* [What you will do] Only lines with the word "KNeighborsRegressor" belong in the answer; copy them from the records below.

* [Available data]
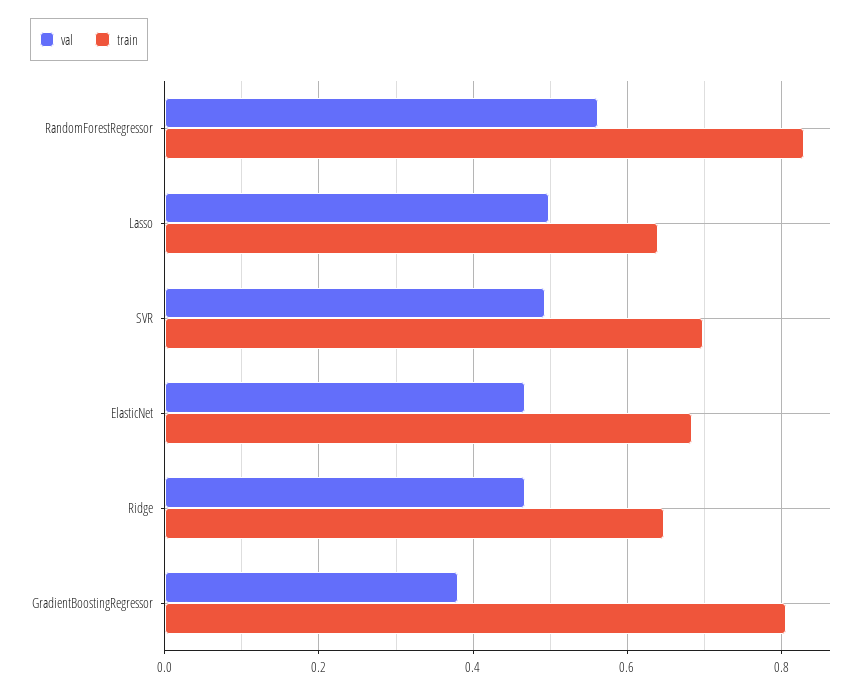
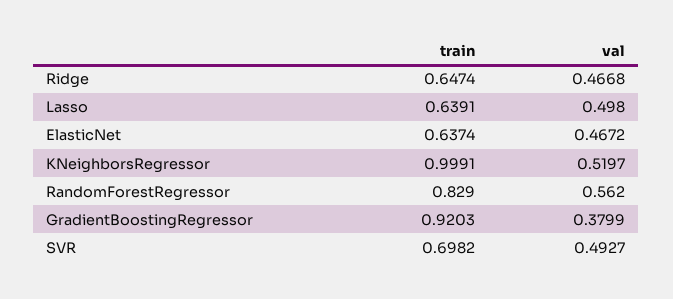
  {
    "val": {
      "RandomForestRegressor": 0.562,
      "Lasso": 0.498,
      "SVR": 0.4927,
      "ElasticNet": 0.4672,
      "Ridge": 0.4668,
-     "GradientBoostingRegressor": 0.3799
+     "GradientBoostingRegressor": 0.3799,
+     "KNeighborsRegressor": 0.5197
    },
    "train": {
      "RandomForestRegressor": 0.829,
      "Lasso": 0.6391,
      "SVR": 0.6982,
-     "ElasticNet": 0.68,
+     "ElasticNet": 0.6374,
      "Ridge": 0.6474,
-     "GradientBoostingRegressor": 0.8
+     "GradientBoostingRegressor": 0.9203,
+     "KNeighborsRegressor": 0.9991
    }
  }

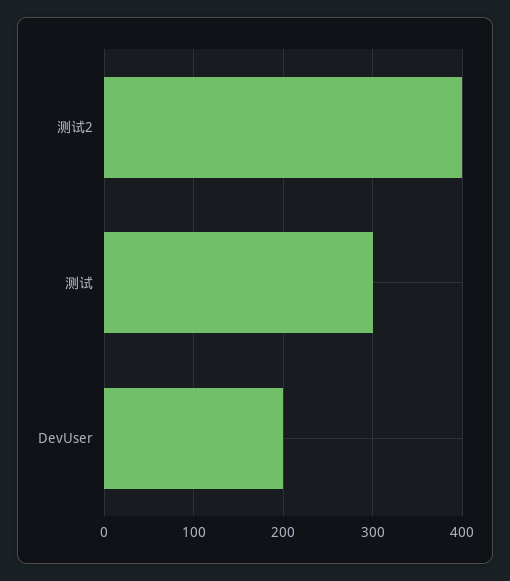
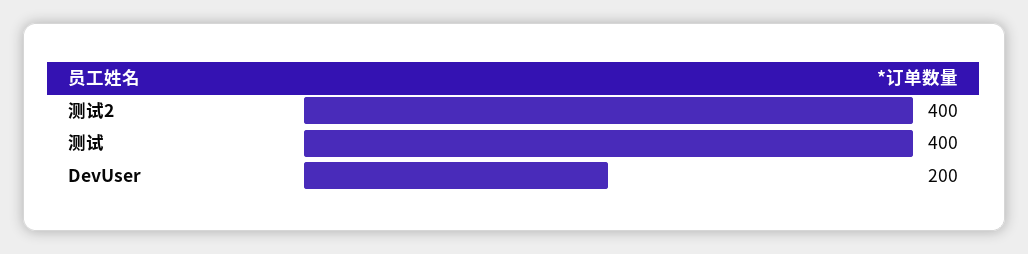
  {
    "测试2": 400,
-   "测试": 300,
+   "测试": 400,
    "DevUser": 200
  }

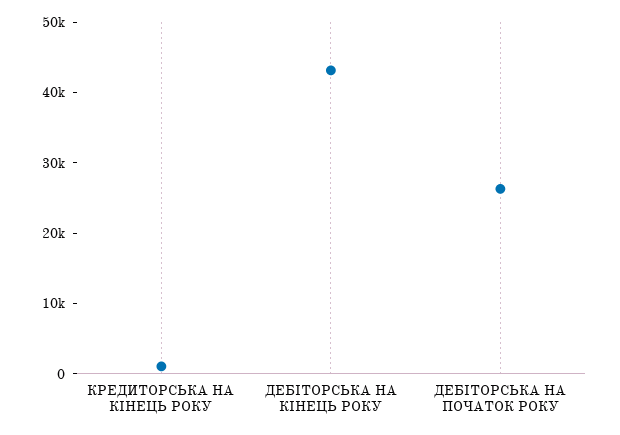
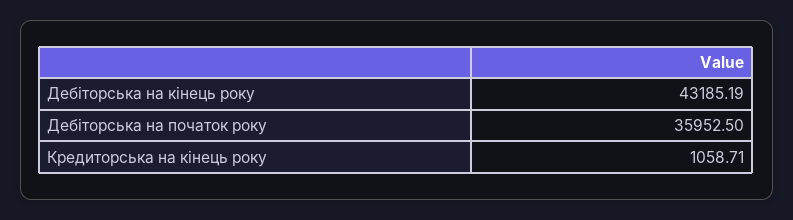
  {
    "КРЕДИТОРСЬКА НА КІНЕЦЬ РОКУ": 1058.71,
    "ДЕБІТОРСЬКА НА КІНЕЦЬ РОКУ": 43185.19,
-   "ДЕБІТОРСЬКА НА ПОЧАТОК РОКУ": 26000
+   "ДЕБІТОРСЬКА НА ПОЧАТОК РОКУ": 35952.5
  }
---
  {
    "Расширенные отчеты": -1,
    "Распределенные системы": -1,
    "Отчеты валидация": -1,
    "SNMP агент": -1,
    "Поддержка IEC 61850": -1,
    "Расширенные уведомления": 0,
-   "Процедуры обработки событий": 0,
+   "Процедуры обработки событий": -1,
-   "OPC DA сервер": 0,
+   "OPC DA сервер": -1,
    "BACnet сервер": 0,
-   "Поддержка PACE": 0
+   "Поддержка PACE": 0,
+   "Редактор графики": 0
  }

* [Exercise answer]
+     "KNeighborsRegressor": 0.5197
+     "KNeighborsRegressor": 0.9991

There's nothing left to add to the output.